A huge amount of money was made in this operation, and a lot of it went around to sully many a well starched uniform. But that was not all. DHA was intent on making further "progress". It then signed a contract with Malik Riaz to develop some of the land which Malik Sahib had helped it acquire. The development charges for this operation were being paid by thousands of allotees, who were mostly middle ranking army officers and civilians of like financial standing. Under terms of this contract, the DHA was obliged to transfer all monies received on account of this development to Malik Riaz's coffers with 24 hours of receipt of the same. This would have been fine, assuming that the money was being used for the purposes for which it was intended. But this was not the case.
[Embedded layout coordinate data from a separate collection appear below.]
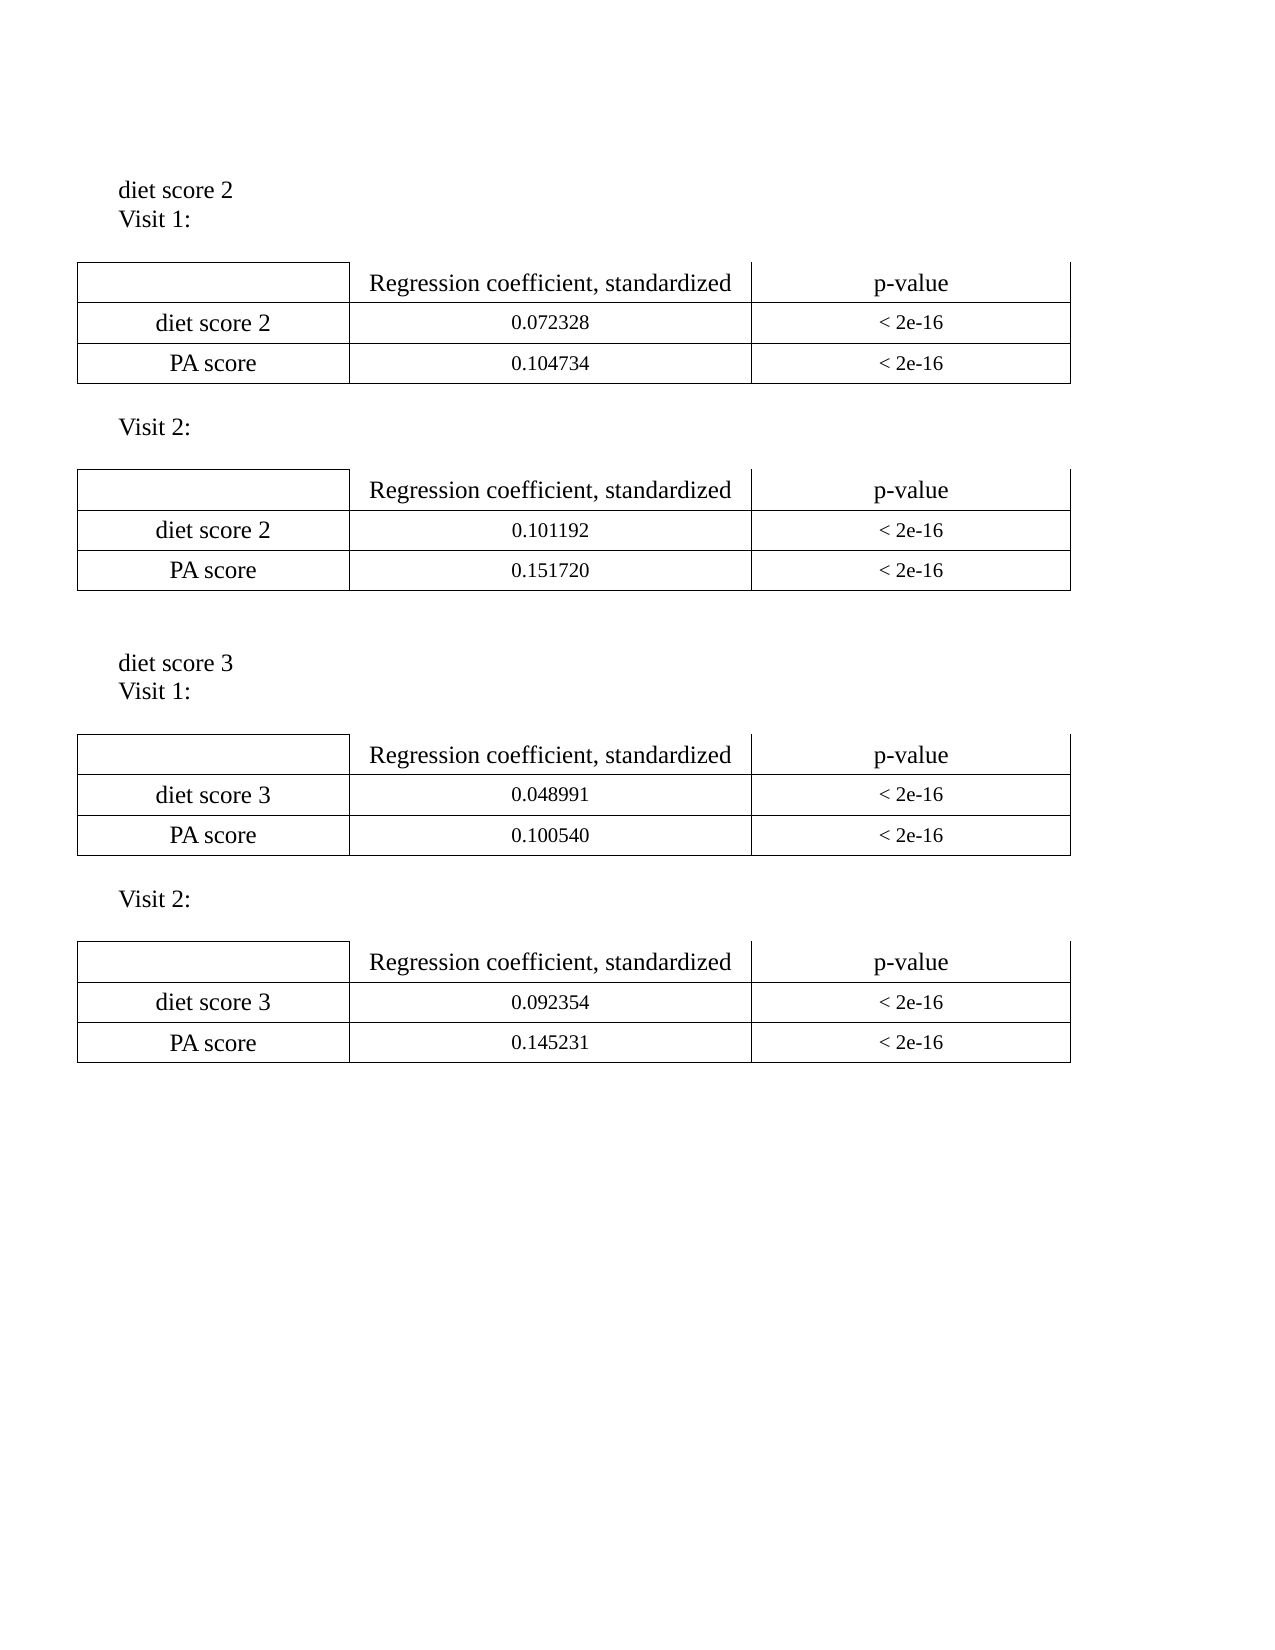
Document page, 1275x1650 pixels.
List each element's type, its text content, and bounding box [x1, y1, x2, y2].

table_cell 0.100540 [350, 816, 751, 855]
table_cell diet score 2 [78, 303, 349, 342]
table_cell diet score 3 [78, 983, 349, 1022]
table_header [78, 263, 349, 302]
table_cell PA score [78, 816, 349, 855]
text Visit 1: [118, 204, 1157, 233]
text diet score 2 [118, 176, 1157, 204]
table_cell < 2e-16 [752, 983, 1070, 1022]
table_cell 0.145231 [350, 1023, 751, 1062]
text diet score 3 [118, 648, 1157, 676]
table_cell < 2e-16 [752, 303, 1070, 342]
table_cell < 2e-16 [752, 816, 1070, 855]
table_header p-value [752, 734, 1070, 774]
table_header Regression coefficient, standardized [350, 469, 751, 509]
table_cell < 2e-16 [752, 1023, 1070, 1062]
table_cell PA score [78, 551, 349, 590]
table_header Regression coefficient, standardized [350, 941, 751, 982]
table_header p-value [752, 262, 1070, 302]
text Visit 2: [118, 412, 1157, 440]
table_header [78, 942, 349, 982]
table_cell 0.048991 [350, 775, 751, 814]
table_cell < 2e-16 [752, 511, 1070, 550]
table_cell 0.104734 [350, 344, 751, 383]
text Visit 2: [118, 884, 1157, 912]
table_cell diet score 3 [78, 775, 349, 814]
table_cell < 2e-16 [752, 344, 1070, 383]
table_header Regression coefficient, standardized [350, 734, 751, 774]
table_cell < 2e-16 [752, 551, 1070, 590]
table_cell PA score [78, 1023, 349, 1062]
table_header p-value [752, 941, 1070, 982]
table_header [78, 470, 349, 509]
table_cell diet score 2 [78, 511, 349, 550]
table_header [78, 735, 349, 774]
table_cell PA score [78, 344, 349, 383]
table_cell 0.151720 [350, 551, 751, 590]
table_cell < 2e-16 [752, 775, 1070, 814]
text Visit 1: [118, 676, 1157, 705]
table_cell 0.101192 [350, 511, 751, 550]
table_header p-value [752, 469, 1070, 509]
table_header Regression coefficient, standardized [350, 262, 751, 302]
table_cell 0.092354 [350, 983, 751, 1022]
table_cell 0.072328 [350, 303, 751, 342]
These funds were actually being used for everything but their assigned purpose. They were being used to acquire more land for Bahria Town [ i.e Malik Riaz], to buy properties abroad, and for further facilitation and hushing up the improprieties being committed by the man. All stirrings of protest were being regularly squelched by the army high ups, and indeed none of these found a sympathetic ear. Lt Col Tariq Kamal's was the very first protest which eventually broke through the surface. But the scandal was known earlier, though seldom talked about. General Imtiaz was the Adjutant General of the Army, and thus the ultimate boss of DHA Islamabad, when this infamous contract was signed. It was also well known then that he was also it's penultimate beneficiary -- the ultimate one being the great Malik himself!
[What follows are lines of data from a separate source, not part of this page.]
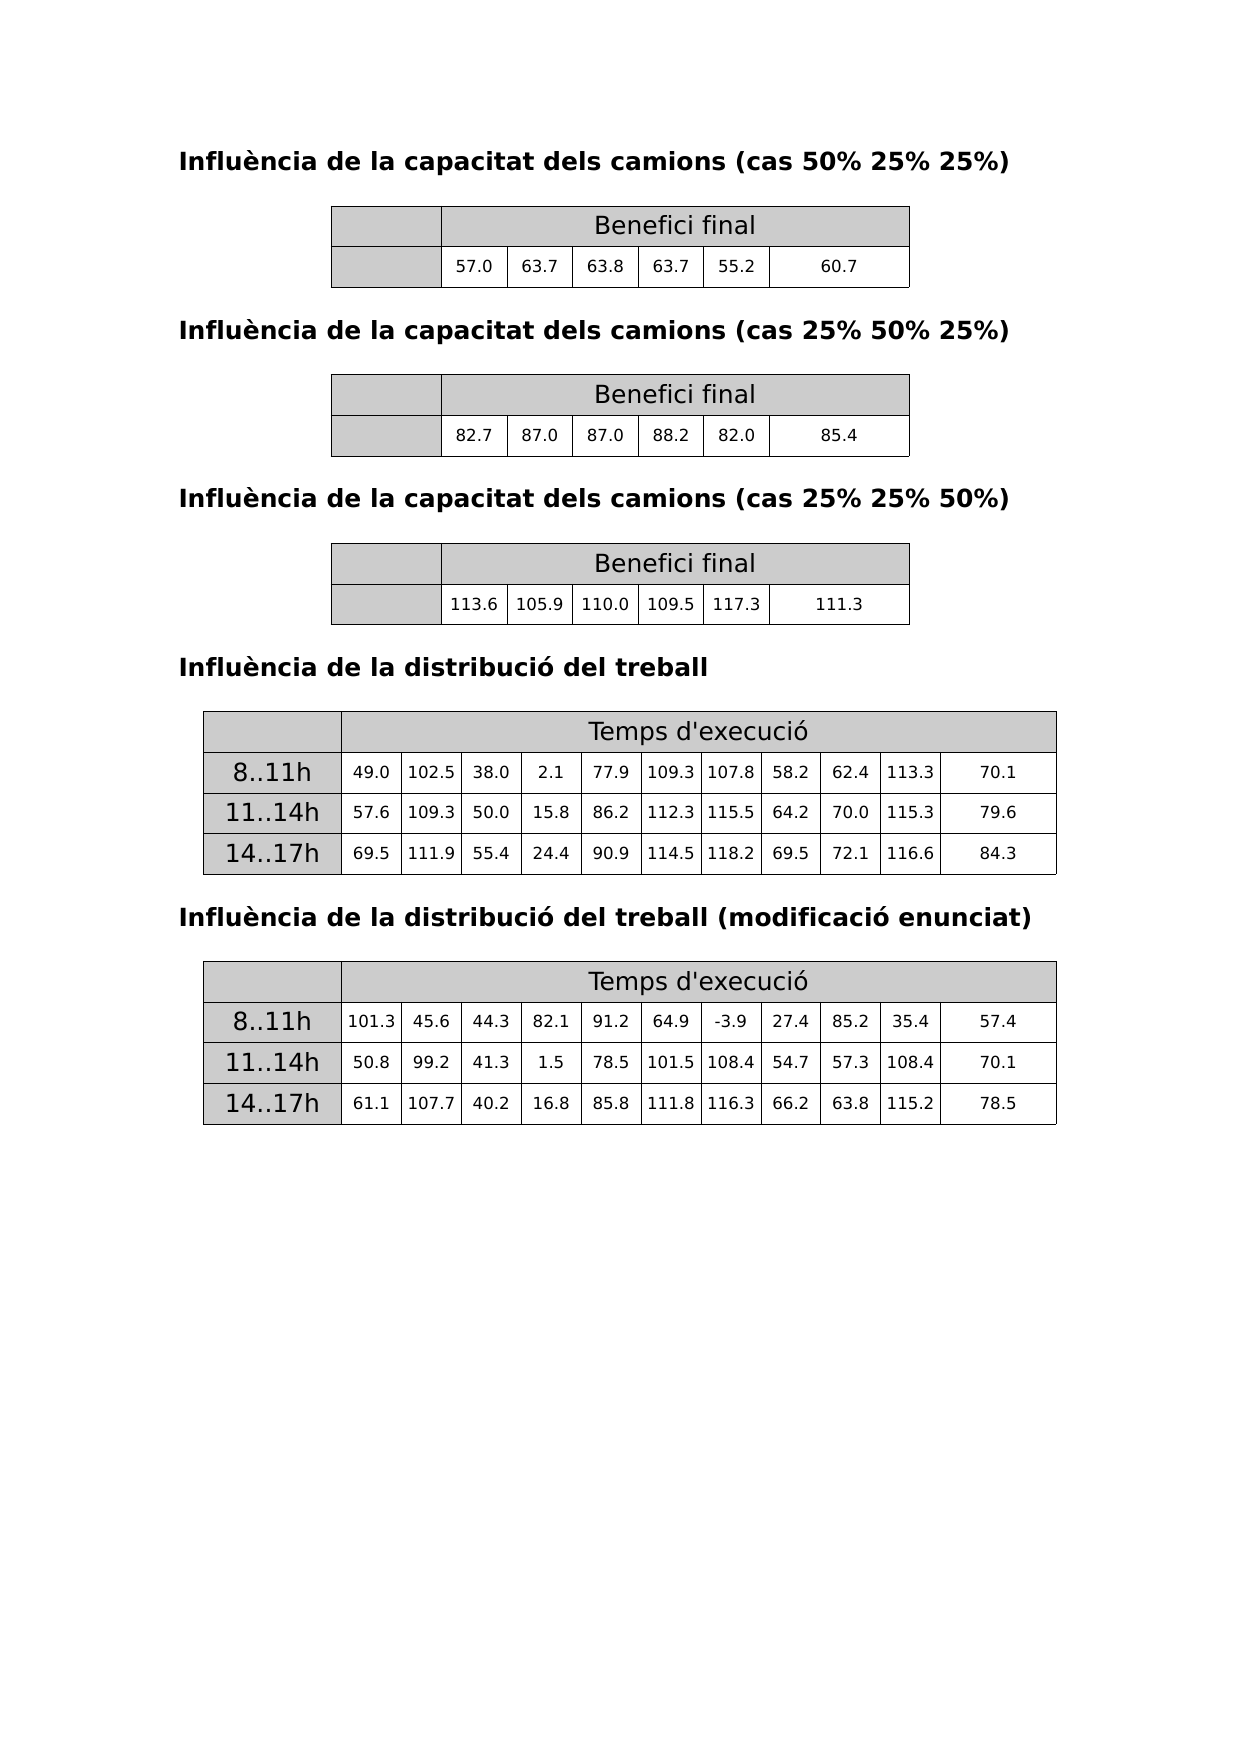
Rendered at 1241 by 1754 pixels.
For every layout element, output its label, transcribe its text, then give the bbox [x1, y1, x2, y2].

table_cell 112.3 [642, 794, 701, 833]
table_cell 107.7 [402, 1084, 461, 1124]
table_cell 107.8 [702, 753, 761, 793]
table_cell 63.8 [821, 1084, 880, 1124]
table_cell 117.3 [704, 585, 769, 624]
table_cell 44.3 [462, 1003, 521, 1042]
table_cell 58.2 [762, 753, 820, 793]
table_cell 50.8 [342, 1043, 401, 1083]
table_cell 118.2 [702, 834, 761, 874]
table_cell 111.3 [770, 585, 909, 624]
text Influència de la capacitat dels camions (cas 50% 25% 25%) [118, 147, 1122, 176]
table_cell 11..14h [204, 794, 341, 833]
table_cell 90.9 [582, 834, 641, 874]
table_cell 45.6 [402, 1003, 461, 1042]
table_cell 116.3 [702, 1084, 761, 1124]
table_cell [332, 585, 441, 624]
text Influència de la capacitat dels camions (cas 25% 25% 50%) [118, 484, 1122, 514]
table_cell [332, 247, 441, 287]
table_cell 70.1 [941, 1043, 1056, 1083]
table_cell 91.2 [582, 1003, 641, 1042]
table_cell 57.4 [941, 1003, 1056, 1042]
table_cell 78.5 [941, 1084, 1056, 1124]
text Influència de la capacitat dels camions (cas 25% 50% 25%) [118, 316, 1122, 345]
table_cell 8..11h [204, 753, 341, 793]
table_cell 114.5 [642, 834, 701, 874]
table_cell 64.9 [642, 1003, 701, 1042]
table_cell 115.3 [881, 794, 940, 833]
table_cell 87.0 [508, 416, 572, 456]
table_cell 113.6 [442, 585, 507, 624]
table_cell 35.4 [881, 1003, 940, 1042]
table_cell 63.7 [508, 247, 572, 287]
table_cell 15.8 [522, 794, 581, 833]
table_cell 115.5 [702, 794, 761, 833]
table_cell 108.4 [881, 1043, 940, 1083]
table_header [332, 207, 441, 246]
table_cell 108.4 [702, 1043, 761, 1083]
text Influència de la distribució del treball (modificació enunciat) [118, 903, 1122, 932]
table_cell 8..11h [204, 1003, 341, 1042]
table_header [204, 712, 341, 752]
table_header [332, 544, 441, 584]
table_cell -3.9 [702, 1003, 761, 1042]
table_cell 61.1 [342, 1084, 401, 1124]
table_cell 69.5 [342, 834, 401, 874]
table_cell 27.4 [762, 1003, 820, 1042]
table_cell 2.1 [522, 753, 581, 793]
table_cell 84.3 [941, 834, 1056, 874]
table_cell 60.7 [770, 247, 909, 287]
table_header Temps d'execució [342, 712, 1056, 752]
table_cell 70.0 [821, 794, 880, 833]
table_cell 116.6 [881, 834, 940, 874]
table_cell [332, 416, 441, 456]
table_cell 110.0 [573, 585, 638, 624]
text Influència de la distribució del treball [118, 653, 1122, 682]
table_cell 63.7 [639, 247, 703, 287]
table_cell 86.2 [582, 794, 641, 833]
table_cell 40.2 [462, 1084, 521, 1124]
table_cell 70.1 [941, 753, 1056, 793]
table_cell 62.4 [821, 753, 880, 793]
table_cell 102.5 [402, 753, 461, 793]
table_cell 111.8 [642, 1084, 701, 1124]
table_cell 54.7 [762, 1043, 820, 1083]
table_cell 109.3 [402, 794, 461, 833]
table_cell 101.5 [642, 1043, 701, 1083]
table_cell 82.0 [704, 416, 769, 456]
table_cell 49.0 [342, 753, 401, 793]
table_header Benefici final [442, 544, 909, 584]
table_cell 14..17h [204, 834, 341, 874]
table_cell 16.8 [522, 1084, 581, 1124]
table_cell 57.3 [821, 1043, 880, 1083]
table_cell 109.3 [642, 753, 701, 793]
table_header [332, 375, 441, 415]
table_cell 55.2 [704, 247, 769, 287]
table_cell 85.8 [582, 1084, 641, 1124]
table_cell 105.9 [508, 585, 572, 624]
table_cell 87.0 [573, 416, 638, 456]
table_cell 99.2 [402, 1043, 461, 1083]
table_cell 14..17h [204, 1084, 341, 1124]
table_cell 64.2 [762, 794, 820, 833]
table_cell 66.2 [762, 1084, 820, 1124]
table_cell 57.6 [342, 794, 401, 833]
table_cell 82.1 [522, 1003, 581, 1042]
table_cell 85.4 [770, 416, 909, 456]
table_cell 78.5 [582, 1043, 641, 1083]
table_cell 82.7 [442, 416, 507, 456]
table_cell 79.6 [941, 794, 1056, 833]
table_cell 11..14h [204, 1043, 341, 1083]
table_cell 85.2 [821, 1003, 880, 1042]
table_cell 50.0 [462, 794, 521, 833]
table_header Benefici final [442, 375, 909, 415]
table_cell 24.4 [522, 834, 581, 874]
table_cell 101.3 [342, 1003, 401, 1042]
table_cell 109.5 [639, 585, 703, 624]
table_header Benefici final [442, 207, 909, 246]
table_cell 38.0 [462, 753, 521, 793]
table_cell 1.5 [522, 1043, 581, 1083]
table_cell 113.3 [881, 753, 940, 793]
table_cell 57.0 [442, 247, 507, 287]
table_cell 69.5 [762, 834, 820, 874]
table_cell 41.3 [462, 1043, 521, 1083]
table_cell 72.1 [821, 834, 880, 874]
table_cell 63.8 [573, 247, 638, 287]
table_cell 111.9 [402, 834, 461, 874]
table_cell 77.9 [582, 753, 641, 793]
table_cell 115.2 [881, 1084, 940, 1124]
table_header [204, 962, 341, 1002]
table_cell 55.4 [462, 834, 521, 874]
table_cell 88.2 [639, 416, 703, 456]
table_header Temps d'execució [342, 962, 1056, 1002]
After his retirement from the army he was rewarded with the stewardship of the Army Welfare Trust. And it was after his retirement from there that he came home and found the time and the leisure to fall into a depression which eventually drove him into suicide. There is a good body of opinion which feels that his depression was the brought on by fear of the chickens coming home to roost, as it is reasonable to assume they must. So, between the death of General Imtiaz and Malik Riaz Hussain there may well be an intimate connection. And few connections are more intimate than those between give and take.
But the stakes now have become considerably higher. Malik Riaz Hussain's attempt to subvert and compromise the Chief Justice of Pakistan through his son, was his final throw of the dice to bring down Pakistan's last bastion. Whether he just reached moat, or the bastion itself, remains a matter of conjecture. However this should be, this development is likely to pitch the government against the Supreme Court once again, for Malik Riaz Hussain was always the point man of the government. This time again matters will so transpire that the Supreme Court will look to the army as its constitutional enforcer of last resort.
The army will once more have to decide whether it will make its stand for Pakistan or Zardari, since a Supreme Court order, right or wrong, is the highest edict of the state. The choice therefore should not be a difficult one, or one which even admits of discretion. But there are reasons to believe that in the past four years the Supreme Court has twice sounded out the army on similar issues, only to be turned down both times. The result is that the country is now tottering on the brink. A third refusal by the army will take Pakistan beyond the brink, and with it the generals and the army. Naked theft can only masquerade as democracy just so long, and no more.